Gonna Deque You
Terminology Problems
I was once presented a coding puzzle that called for a stack. Being the terminology-challenged person that I am, I pictured the structure that was needing. I so items being pushed on and off of a stack but I used the word “queue” when describing what I was going to use. When asked to clarify, I essentially doubled down on the word queue but clarified that I needed a LIFO (last-in-first-out) queue. Finally, after being nudged further I realized I was being prompted for the name “stack”. Duh! Again, terminology issues. I can picture what is needed.
So because of what I was picturing and because I knew I wasn’t concerned about getting random elements in the “stack”, I actually thought to use the python deque structure. Even the documentation says “Deques are a generalization of stacks and queues…short for double-ended queue”. I feel somewhat vindicated for conflating the terms. And I recalled some comments from Raymond Hettinger about lists v deque.
A quick search lead me to this stackoverflow question/answer. And upon my own very unscientific hacking around, I came to a couple of conclusions.
Using a Deque for a Stack
You can literally interchange in code a deque
for a list
in python when implementing a stack.
list
my_stack = []
my_stack.append("first item")
my_stack.append("second item")
print(my_stack[-1]) # can check the top of the stack --> "second item"
my_stack.pop() # pop from the top of the stack --> "second item"
len(my_stack) # 1 still in the stack
All of the operations on the stack are essentially O(1) because we’re appending onto the end of the list and removing from the end of the list.

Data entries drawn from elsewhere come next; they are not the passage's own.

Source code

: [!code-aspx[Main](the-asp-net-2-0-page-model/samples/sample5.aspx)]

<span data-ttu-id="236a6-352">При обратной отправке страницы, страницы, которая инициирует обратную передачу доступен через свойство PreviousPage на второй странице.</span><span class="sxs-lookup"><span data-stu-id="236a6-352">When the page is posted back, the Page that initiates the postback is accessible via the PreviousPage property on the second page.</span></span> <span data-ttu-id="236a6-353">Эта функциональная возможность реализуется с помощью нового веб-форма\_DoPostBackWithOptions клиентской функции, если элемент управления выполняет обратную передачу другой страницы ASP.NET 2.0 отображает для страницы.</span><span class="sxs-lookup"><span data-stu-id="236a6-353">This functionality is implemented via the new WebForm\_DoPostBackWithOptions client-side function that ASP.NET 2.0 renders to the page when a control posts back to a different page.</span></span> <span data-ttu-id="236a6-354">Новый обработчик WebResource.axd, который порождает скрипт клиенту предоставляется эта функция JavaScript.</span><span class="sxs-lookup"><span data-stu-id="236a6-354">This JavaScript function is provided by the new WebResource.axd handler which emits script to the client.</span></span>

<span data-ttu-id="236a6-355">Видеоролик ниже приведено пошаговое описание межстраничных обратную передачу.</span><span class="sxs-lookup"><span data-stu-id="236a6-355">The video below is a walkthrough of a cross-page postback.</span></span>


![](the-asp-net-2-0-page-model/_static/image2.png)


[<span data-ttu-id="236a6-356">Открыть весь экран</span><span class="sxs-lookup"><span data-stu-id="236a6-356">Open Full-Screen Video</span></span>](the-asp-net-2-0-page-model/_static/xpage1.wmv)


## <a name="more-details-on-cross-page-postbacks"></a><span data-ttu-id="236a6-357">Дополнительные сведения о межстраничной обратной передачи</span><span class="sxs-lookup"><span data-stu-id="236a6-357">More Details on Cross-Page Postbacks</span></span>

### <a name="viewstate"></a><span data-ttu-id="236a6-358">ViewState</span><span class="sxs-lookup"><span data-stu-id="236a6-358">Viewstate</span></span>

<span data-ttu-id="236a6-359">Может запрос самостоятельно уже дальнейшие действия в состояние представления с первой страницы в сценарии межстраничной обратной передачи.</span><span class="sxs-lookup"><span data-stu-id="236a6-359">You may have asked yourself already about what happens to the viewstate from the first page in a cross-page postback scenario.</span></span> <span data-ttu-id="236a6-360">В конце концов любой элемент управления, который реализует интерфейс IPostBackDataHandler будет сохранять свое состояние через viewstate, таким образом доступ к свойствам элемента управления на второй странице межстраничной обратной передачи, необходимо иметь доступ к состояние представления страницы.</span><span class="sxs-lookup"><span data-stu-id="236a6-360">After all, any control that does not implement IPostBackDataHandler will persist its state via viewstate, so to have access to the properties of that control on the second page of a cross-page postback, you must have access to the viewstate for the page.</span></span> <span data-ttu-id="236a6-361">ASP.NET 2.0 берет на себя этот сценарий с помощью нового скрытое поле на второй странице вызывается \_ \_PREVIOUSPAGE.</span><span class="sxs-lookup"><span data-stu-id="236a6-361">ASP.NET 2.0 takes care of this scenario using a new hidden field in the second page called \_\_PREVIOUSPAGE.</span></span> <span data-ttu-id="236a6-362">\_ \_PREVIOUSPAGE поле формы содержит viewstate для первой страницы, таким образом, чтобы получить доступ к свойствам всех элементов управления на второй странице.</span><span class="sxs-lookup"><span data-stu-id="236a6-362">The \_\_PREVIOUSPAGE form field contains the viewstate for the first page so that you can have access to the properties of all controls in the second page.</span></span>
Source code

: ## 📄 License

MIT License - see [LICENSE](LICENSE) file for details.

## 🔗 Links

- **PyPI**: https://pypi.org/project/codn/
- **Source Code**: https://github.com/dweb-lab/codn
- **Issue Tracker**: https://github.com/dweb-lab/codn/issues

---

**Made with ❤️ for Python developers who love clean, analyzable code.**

Because of the implementation of lists in Python (again, go read Raymond’s comments linked above), there are some realloc
moments happening in chunks as the list grows. So it’s still averaging O(1), but in theory, some append
operations will take more time and effort than others.
deque
from collections import deque
my_stack = deque()
my_stack.append("first item")
my_stack.append("second item")
print(my_stack[-1]) # can check the top of the stack --> "second item"
my_stack.pop() # pop from the top of the stack --> "second item"
len(my_stack) # 1 still in the stack
All of the operations on the stack (in this case a deque
) are essentially also O(1). In this case, it’s doubly linked list, and we could add onto the bottom or left (however you’d like to picture it) also at O(1) and likewise, we could pop from the bottom or left if we wanted to at O(1). Allocations on append should be more consistent. What we lose is O(1) access to individual elements.
My Own Unscientific Comparisons
I did some timing experiments with many smallish stacks and a few very large stacks, and pretty much saw no significant difference in speed between either approach when used purely as a stack. I guess that’s to be expected because if you’re really just using it as a normal “stack” (look at me with terminology) then you’re not leveraging any of the benefits of a double-ended queue. All that’s left is the realloc
moments of the dynamic array powering the list
. And that’s been so refined (as of python 3.12) that it’s not noticeable (to me in my crude experiments). Also, for very small examples, the deque
seems to have more memory overhead for the structure as compared to a list
. Again, that makes sense when you think about a python list
just being an array. As things grow, you would expect the list
would grow in memory usage in chunks and the deque
would grow linearly with the elements added to it. So I suppose if you were dealing with super large stacks (or queues 😉), then the more predictable memory usage could be an asset. But if you’re doing super large uses of memory like that, you probably have other worries.
Conclusion
When implementing a traditional stack it seems better to just use a list
. You’ll confuse fewer people and you won’t get crap for conflating proper terminology. But hey?! I’m probably wrong so feel free to ignore this.